My goal is to detect if a certain frequency is present in an audio recording and output a binary response. To do this, I plan on performing a Fourier transform on the audio file, and querying the values contained in the frequency bins. If I find that the bin associated with the frequency I am looking for has a high value, this should mean that it is present (if my thinking is correct). However, I am having trouble generating my transform correctly. My code is below:
from scipy.io import wavfile
from scipy.fft import fft, fftfreq
from matplotlib import pyplot as plt
import numpy as np
import pandas as pd
user_in = input("Please enter the relative path to your wav file --> ")

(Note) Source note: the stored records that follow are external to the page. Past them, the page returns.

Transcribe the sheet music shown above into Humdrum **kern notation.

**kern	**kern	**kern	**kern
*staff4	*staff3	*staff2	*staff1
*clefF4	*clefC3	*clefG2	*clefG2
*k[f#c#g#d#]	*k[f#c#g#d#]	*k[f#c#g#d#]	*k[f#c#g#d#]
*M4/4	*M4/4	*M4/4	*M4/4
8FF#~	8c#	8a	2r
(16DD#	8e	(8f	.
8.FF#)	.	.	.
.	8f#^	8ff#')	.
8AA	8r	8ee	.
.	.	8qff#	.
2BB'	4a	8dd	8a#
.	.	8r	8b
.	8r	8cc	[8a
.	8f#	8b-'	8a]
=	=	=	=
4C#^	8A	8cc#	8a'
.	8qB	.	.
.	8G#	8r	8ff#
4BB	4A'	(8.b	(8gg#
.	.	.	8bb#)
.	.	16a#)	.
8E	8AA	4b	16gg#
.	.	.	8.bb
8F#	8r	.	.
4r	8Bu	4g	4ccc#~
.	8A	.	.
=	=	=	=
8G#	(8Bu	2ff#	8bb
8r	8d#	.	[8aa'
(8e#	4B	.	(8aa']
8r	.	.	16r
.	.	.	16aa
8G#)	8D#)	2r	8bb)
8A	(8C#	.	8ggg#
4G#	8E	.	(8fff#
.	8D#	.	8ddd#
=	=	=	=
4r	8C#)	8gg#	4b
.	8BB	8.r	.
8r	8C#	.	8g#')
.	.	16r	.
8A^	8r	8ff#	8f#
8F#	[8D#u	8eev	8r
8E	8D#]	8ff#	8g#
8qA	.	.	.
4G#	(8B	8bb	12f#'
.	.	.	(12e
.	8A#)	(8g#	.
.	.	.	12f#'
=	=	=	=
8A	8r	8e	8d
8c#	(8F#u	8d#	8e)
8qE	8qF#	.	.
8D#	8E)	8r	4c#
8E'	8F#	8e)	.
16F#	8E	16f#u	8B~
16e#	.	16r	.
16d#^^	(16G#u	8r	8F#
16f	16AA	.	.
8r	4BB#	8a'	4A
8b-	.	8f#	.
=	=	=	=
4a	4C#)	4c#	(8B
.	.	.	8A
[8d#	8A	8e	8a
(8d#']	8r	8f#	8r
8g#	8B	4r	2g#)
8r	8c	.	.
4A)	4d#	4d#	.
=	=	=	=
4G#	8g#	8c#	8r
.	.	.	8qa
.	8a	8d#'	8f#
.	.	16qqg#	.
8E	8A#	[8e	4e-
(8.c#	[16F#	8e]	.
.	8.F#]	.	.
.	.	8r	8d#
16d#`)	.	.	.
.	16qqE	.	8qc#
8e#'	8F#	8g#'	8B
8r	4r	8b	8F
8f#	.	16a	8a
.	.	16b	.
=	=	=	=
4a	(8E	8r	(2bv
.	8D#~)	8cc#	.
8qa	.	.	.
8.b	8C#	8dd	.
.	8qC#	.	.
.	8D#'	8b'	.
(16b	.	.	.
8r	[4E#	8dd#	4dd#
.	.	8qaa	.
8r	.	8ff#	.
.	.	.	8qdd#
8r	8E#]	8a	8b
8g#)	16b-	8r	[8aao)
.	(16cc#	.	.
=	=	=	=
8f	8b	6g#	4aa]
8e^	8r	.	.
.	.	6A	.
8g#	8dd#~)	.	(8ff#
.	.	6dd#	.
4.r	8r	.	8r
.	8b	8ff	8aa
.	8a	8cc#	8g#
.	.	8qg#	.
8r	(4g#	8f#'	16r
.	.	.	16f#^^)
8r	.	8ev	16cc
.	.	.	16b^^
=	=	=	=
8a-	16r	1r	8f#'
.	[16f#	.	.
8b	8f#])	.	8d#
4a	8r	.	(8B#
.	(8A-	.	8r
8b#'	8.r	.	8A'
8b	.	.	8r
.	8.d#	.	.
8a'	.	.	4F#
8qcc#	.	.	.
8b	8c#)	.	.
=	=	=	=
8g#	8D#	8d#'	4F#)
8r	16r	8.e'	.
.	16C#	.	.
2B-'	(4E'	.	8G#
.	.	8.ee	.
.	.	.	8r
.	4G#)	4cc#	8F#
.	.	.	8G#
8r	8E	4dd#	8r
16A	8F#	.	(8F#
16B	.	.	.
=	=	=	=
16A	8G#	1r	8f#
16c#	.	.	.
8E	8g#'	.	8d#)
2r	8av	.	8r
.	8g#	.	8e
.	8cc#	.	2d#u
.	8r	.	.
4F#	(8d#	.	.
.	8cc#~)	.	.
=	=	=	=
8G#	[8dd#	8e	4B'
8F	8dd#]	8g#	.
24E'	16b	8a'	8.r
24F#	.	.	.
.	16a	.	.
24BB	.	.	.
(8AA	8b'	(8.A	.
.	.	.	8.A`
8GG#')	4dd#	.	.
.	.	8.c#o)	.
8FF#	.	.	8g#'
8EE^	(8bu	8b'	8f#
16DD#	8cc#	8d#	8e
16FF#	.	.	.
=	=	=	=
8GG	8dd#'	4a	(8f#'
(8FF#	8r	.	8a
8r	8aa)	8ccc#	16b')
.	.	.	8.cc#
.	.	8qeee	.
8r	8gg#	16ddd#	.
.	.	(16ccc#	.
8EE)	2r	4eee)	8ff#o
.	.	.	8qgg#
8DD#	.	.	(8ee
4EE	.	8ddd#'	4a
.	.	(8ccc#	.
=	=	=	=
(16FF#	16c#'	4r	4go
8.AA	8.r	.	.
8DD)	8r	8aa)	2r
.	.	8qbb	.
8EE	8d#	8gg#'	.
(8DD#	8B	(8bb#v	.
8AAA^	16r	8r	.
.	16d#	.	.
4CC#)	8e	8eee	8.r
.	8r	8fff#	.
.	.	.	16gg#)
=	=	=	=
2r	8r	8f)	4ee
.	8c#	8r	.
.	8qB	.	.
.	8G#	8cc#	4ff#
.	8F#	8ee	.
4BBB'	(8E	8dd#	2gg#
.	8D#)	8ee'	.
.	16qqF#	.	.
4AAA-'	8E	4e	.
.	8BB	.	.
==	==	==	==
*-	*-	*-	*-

sampling_rate, data = wavfile.read(user_in)
print("sampling rate:", sampling_rate)
duration = len(data) / float(sampling_rate)
print("duration:", duration)
number_samples_in_seg = int(sampling_rate * duration)
fft_of_data = fft(data)
fft_bins_from_data = fftfreq(number_samples_in_seg, 1 / sampling_rate)
print(fft_bins_from_data.size)
plt.plot(fft_bins_from_data, fft_of_data, label="Real part")
plt.show()
Trying this code using a few different wav files leads me to wonder whether I am displaying my transform in the time domain, rather than the frequency domain, which I need:
Input: 200hz.wav
Output:
sampling rate: 48000
duration: 60.000375
2880018
Input: 8000hz.wav
Output:
sampling rate: 48000
duration: 60.000375
2880018
With these files that should contain a pure signal, I would expect to see only one spike on my plot, where x = 200 or x = 800. One final file contributes to my concern that I am not viewing the frequency domain:
Input: beep.wav
Output:
sampling rate: 48000
duration: 5.061958333333333
24297
This appears to show the distinct beeping as it progresses over an x-axis of time.
I attempted to clean up the plotting by only plotting the magnitude of the positive values. Unfortunately, I am still not seeing the frequencies isolated on a frequency spectrum:
plt.plot(fft_bins_from_data[0:number_samples_in_seg//2], abs(fft_of_data[0:number_samples_in_seg//2])
plt.show()
I have referred to these resources before posting:
How to get a list of frequencies in a wav file
Fourier Transforms With scipy.fft: Python Signal Processing
Calculate the magnitude and phase of a signal at a particular frequency in python
What is the difference between numpy.fft.fft and numpy.fft.fftfreq
A summary of my questions:
- Are my plots displaying the time domain or frequency domain of the signal?
- Why is the number of samples equal to the number of bins, and should this be the case for frequency domain?
- If these plots are indeed the frequency domain, how do I interpret them and query the values in the bins?